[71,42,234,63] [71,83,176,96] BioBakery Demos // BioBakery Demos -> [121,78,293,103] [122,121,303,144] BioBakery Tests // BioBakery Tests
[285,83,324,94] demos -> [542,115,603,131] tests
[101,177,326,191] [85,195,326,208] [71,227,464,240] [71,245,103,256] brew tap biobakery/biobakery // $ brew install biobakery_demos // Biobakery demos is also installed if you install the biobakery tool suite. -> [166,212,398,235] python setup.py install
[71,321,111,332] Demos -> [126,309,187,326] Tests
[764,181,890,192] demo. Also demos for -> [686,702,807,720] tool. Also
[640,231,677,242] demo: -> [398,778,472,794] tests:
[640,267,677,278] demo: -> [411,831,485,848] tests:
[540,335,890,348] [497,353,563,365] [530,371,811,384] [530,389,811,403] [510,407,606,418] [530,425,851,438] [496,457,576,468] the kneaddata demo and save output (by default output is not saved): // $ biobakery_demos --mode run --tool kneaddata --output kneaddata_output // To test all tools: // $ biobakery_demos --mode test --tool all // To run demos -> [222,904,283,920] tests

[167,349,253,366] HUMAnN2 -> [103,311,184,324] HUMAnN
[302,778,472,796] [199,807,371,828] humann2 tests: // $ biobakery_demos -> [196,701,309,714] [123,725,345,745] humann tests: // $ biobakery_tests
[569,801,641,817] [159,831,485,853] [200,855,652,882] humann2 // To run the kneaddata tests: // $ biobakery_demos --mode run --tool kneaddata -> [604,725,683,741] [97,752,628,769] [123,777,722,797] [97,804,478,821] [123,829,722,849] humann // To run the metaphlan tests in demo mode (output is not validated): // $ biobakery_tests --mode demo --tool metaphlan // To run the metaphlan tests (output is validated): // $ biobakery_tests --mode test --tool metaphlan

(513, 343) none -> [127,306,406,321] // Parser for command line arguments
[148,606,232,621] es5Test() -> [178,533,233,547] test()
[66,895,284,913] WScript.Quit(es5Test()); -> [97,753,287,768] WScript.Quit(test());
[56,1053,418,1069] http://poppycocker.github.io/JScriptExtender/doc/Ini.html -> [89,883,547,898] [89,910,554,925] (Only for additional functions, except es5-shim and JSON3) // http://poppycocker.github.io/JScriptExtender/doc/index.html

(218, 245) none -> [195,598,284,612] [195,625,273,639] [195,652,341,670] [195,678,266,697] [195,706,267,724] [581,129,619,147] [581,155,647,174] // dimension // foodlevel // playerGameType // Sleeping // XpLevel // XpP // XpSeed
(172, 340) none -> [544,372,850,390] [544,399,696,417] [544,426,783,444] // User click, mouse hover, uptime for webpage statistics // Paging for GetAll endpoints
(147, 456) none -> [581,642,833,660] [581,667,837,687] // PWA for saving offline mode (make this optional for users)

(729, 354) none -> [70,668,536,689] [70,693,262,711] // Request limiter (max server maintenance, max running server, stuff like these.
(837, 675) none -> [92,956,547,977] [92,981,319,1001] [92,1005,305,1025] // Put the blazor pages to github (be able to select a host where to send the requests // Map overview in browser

::::::::::

PROBLEM REQUIREMENTS: I need all of the records above retyped exactly, please.

EXPECTED OUTPUT:
[71,42,234,63] [71,83,176,96] BioBakery Demos // BioBakery Demos -> [121,78,293,103] [122,121,303,144] BioBakery Tests // BioBakery Tests
[285,83,324,94] demos -> [542,115,603,131] tests
[101,177,326,191] [85,195,326,208] [71,227,464,240] [71,245,103,256] brew tap biobakery/biobakery // $ brew install biobakery_demos // Biobakery demos is also installed if you install the biobakery tool suite. -> [166,212,398,235] python setup.py install
[71,321,111,332] Demos -> [126,309,187,326] Tests
[764,181,890,192] demo. Also demos for -> [686,702,807,720] tool. Also
[640,231,677,242] demo: -> [398,778,472,794] tests:
[640,267,677,278] demo: -> [411,831,485,848] tests:
[540,335,890,348] [497,353,563,365] [530,371,811,384] [530,389,811,403] [510,407,606,418] [530,425,851,438] [496,457,576,468] the kneaddata demo and save output (by default output is not saved): // $ biobakery_demos --mode run --tool kneaddata --output kneaddata_output // To test all tools: // $ biobakery_demos --mode test --tool all // To run demos -> [222,904,283,920] tests

[167,349,253,366] HUMAnN2 -> [103,311,184,324] HUMAnN
[302,778,472,796] [199,807,371,828] humann2 tests: // $ biobakery_demos -> [196,701,309,714] [123,725,345,745] humann tests: // $ biobakery_tests
[569,801,641,817] [159,831,485,853] [200,855,652,882] humann2 // To run the kneaddata tests: // $ biobakery_demos --mode run --tool kneaddata -> [604,725,683,741] [97,752,628,769] [123,777,722,797] [97,804,478,821] [123,829,722,849] humann // To run the metaphlan tests in demo mode (output is not validated): // $ biobakery_tests --mode demo --tool metaphlan // To run the metaphlan tests (output is validated): // $ biobakery_tests --mode test --tool metaphlan

(513, 343) none -> [127,306,406,321] // Parser for command line arguments
[148,606,232,621] es5Test() -> [178,533,233,547] test()
[66,895,284,913] WScript.Quit(es5Test()); -> [97,753,287,768] WScript.Quit(test());
[56,1053,418,1069] http://poppycocker.github.io/JScriptExtender/doc/Ini.html -> [89,883,547,898] [89,910,554,925] (Only for additional functions, except es5-shim and JSON3) // http://poppycocker.github.io/JScriptExtender/doc/index.html

(218, 245) none -> [195,598,284,612] [195,625,273,639] [195,652,341,670] [195,678,266,697] [195,706,267,724] [581,129,619,147] [581,155,647,174] // dimension // foodlevel // playerGameType // Sleeping // XpLevel // XpP // XpSeed
(172, 340) none -> [544,372,850,390] [544,399,696,417] [544,426,783,444] // User click, mouse hover, uptime for webpage statistics // Paging for GetAll endpoints
(147, 456) none -> [581,642,833,660] [581,667,837,687] // PWA for saving offline mode (make this optional for users)

(729, 354) none -> [70,668,536,689] [70,693,262,711] // Request limiter (max server maintenance, max running server, stuff like these.
(837, 675) none -> [92,956,547,977] [92,981,319,1001] [92,1005,305,1025] // Put the blazor pages to github (be able to select a host where to send the requests // Map overview in browser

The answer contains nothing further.